┏━━

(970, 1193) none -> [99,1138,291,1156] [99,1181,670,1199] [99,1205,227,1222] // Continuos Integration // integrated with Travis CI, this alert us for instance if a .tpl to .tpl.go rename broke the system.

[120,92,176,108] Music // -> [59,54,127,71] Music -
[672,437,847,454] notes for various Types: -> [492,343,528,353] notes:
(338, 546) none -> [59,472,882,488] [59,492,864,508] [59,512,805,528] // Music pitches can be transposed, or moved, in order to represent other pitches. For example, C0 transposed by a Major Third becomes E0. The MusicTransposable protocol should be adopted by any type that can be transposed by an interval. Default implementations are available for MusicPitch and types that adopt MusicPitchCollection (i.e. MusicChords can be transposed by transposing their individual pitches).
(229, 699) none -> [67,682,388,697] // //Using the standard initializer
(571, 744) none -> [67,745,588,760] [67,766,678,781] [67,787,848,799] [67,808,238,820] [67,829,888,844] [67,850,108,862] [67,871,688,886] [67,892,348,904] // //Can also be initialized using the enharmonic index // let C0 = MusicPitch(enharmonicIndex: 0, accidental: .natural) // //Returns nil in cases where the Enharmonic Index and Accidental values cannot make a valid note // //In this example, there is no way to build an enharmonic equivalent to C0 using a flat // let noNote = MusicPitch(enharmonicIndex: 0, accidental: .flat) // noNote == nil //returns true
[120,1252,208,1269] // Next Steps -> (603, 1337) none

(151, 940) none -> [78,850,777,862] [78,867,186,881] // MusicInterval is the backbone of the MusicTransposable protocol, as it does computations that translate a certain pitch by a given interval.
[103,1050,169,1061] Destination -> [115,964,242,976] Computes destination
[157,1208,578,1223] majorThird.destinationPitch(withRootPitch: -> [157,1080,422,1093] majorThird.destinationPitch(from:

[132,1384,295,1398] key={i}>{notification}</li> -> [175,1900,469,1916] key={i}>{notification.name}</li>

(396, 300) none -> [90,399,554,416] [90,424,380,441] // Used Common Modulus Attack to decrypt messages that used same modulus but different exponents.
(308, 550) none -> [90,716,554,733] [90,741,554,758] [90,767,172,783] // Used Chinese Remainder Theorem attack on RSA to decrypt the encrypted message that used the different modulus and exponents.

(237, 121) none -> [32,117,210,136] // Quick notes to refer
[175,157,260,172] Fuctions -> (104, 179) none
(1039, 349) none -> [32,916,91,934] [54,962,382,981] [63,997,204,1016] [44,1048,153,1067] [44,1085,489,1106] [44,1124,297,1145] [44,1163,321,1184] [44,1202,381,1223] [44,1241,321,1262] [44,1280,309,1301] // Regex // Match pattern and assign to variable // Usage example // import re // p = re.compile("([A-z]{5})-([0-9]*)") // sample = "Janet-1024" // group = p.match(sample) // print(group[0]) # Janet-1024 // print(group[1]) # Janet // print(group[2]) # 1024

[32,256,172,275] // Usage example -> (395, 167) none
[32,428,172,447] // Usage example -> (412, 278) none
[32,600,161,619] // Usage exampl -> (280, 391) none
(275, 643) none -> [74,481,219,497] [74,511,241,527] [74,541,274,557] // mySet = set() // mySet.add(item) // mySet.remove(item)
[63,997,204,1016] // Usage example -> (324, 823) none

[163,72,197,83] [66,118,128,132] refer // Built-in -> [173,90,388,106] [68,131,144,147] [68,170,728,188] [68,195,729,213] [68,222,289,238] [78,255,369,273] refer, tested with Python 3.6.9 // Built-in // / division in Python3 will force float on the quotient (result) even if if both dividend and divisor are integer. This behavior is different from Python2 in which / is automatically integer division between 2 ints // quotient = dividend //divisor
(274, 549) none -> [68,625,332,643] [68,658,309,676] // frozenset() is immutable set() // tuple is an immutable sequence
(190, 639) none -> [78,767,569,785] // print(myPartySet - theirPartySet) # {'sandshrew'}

┗━━

Exercise brief:
Count the lines of the material above that contain the word "Usage", then give only that count.

Solution for this exercise:
5